I guess what I am trying to say is Nick and Jeanie offered my sister and me several years of fun and serious play in the countless pantomimes, mummers plays and events that peppered our calendar. When it came to doing our own pantomime, Romyette and Julio, we were both very privileged and challenged. We instigated the project and fortunately for us Nick collaborated and wrote the script and advised us on the process. Who could boast this type of artistic license and creative support? Minstead, with Nick and Jeanie in it is a special place. I have since studied and still work in the performance field both as an academic researcher and lecturer and through this work I still find myself connected to and part of the wider experiment and success story of what Jeanie and Nick gave to the New Forest. It was an exceptional time in my life and I think the same can be said by many other participants in these wonderful pantos. I am grateful for this time and also consider the work other artists in community do as another example of enriching communities with art, music and theatre work. In our profit driven society it feels gracious and timely to honour the people that reinforce value and community relations above making a buck. Bless Jeanie and Nick and thank you very much for getting this site together to commemorate and celebrate your achievements. (Posted by Siouxsie Cooper)


This was the logo used on the tickets and the programs and the fronts of the scripts we used to give the children for colouring in. The story was a sort of silly version of Romeo and Juliet. I often wonder what would have happened if the Friar's plot hadn't failed so disastrously, I imagine the Montague's and Capulets would have been fighting again in about 10 minutes and that's what happens in this story.
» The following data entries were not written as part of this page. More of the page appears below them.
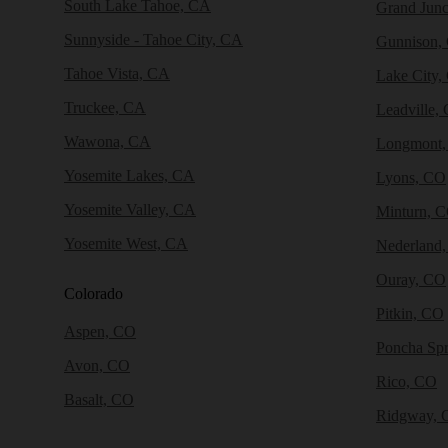
South Lake Tahoe, CA
Grand Junc
Sunnyside - Tahoe City, CA
Gunnison,
Tahoe Vista, CA
Lake City,
Truckee, CA
Leadville,
Wawona, CA
Longmont
Yosemite Lakes, CA
Lyons, CO
Yosemite Valley, CA
Minturn, 
Yosemite West, CA
Nederland
Ouray, CO
Colorado
Pitkin, CO
Aspen, CO
Poncha Sp
Avon, CO
Rico, CO
Basalt, CO
Ridgway, 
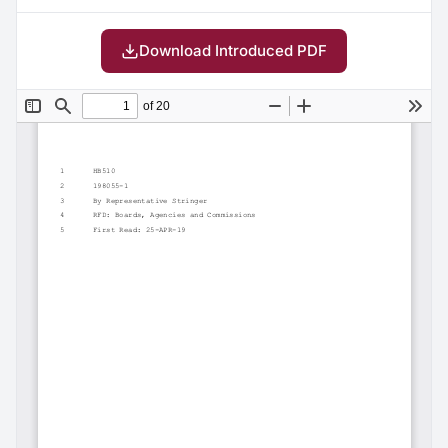
Download Introduced PDF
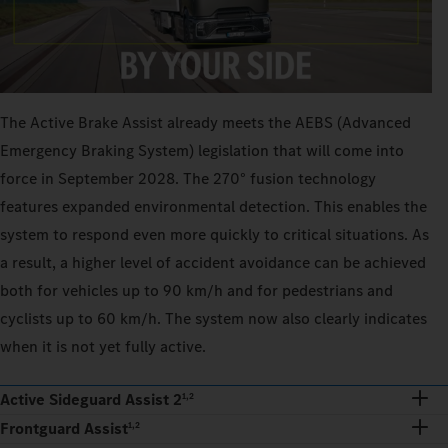
The Active Brake Assist already meets the AEBS (Advanced
Emergency Braking System) legislation that will come into
force in September 2028. The 270° fusion technology
features expanded environmental detection. This enables the
system to respond even more quickly to critical situations. As
a result, a higher level of accident avoidance can be achieved
both for vehicles up to 90 km/h and for pedestrians and
cyclists up to 60 km/h. The system now also clearly indicates
when it is not yet fully active.
Active Sideguard Assist 2
1,2
Frontguard Assist
1,2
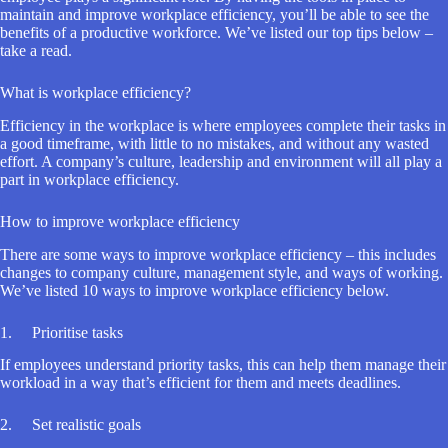
maintain and improve workplace efficiency, you’ll be able to see the
benefits of a productive workforce. We’ve listed our top tips below –
take a read.
What is workplace efficiency?
Efficiency in the workplace is where employees complete their tasks in
a good timeframe, with little to no mistakes, and without any wasted
effort. A company’s culture, leadership and environment will all play a
part in workplace efficiency.
How to improve workplace efficiency
There are some ways to improve workplace efficiency – this includes
changes to company culture, management style, and ways of working.
We’ve listed 10 ways to improve workplace efficiency below.
1. Prioritise tasks
If employees understand priority tasks, this can help them manage their
workload in a way that’s efficient for them and meets deadlines.
2. Set realistic goals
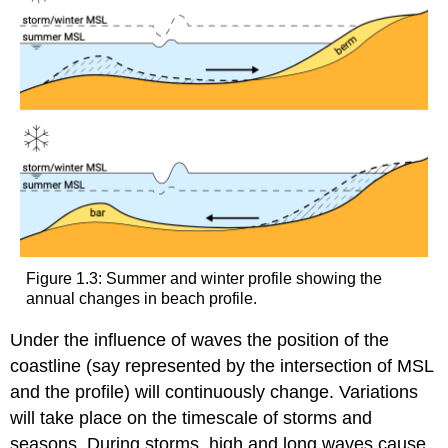
Figure 1.3: Summer and winter profile showing the
annual changes in beach profile.
Under the influence of waves the position of the
coastline (say represented by the intersection of MSL
and the profile) will continuously change. Variations
will take place on the timescale of storms and
seasons. During storms, high and long waves cause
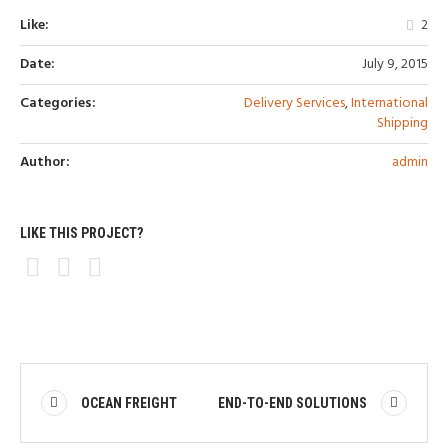
Like:
2
Date:
July 9, 2015
Categories:
Delivery Services
,
International
Shipping
Author:
admin
LIKE THIS PROJECT?
OCEAN FREIGHT
END-TO-END SOLUTIONS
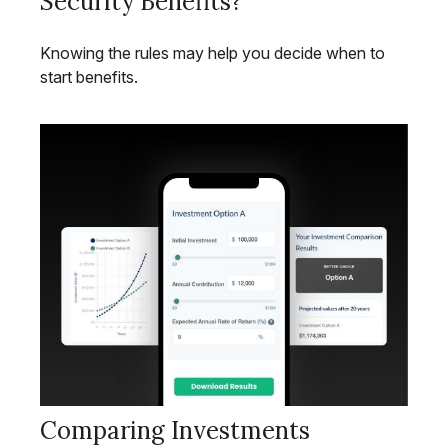
Security Benefits?
Knowing the rules may help you decide when to
start benefits.
Comparing Investments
Anyway it was brilliantly directed by young Susie and Cally cooper and here I am handing the script over to them. I didn't interfere very much - or at any rate that is what I thought. Nick

Some photos of the show

Some good photos of this turned up from someones collection and were on show at the exhibition. Here are some of them.
At the top Chloe Madden (now an officer in the army training helicopter pilots in 2010) as Romyette with Julio (Alex Titheridge) both of whom were terrific. Below Bill Cooper, great as "The Boss", gets covered in what looks like spaghetti for no good reason except that the scriptwriter and directors liked mess. (What is a panto without it?)


Here's a review of the show from the Echo
And finally the youngest star Sarah Jackson aged 5, with Amy Roche and Jenny Bates. Sarah put in a terrific performance. Mentioned in the review and in Siouxsie piece at the top, she was amazing. I saw her today. Aged 22, she has a long term partner, lives in Hythe and works as a carer.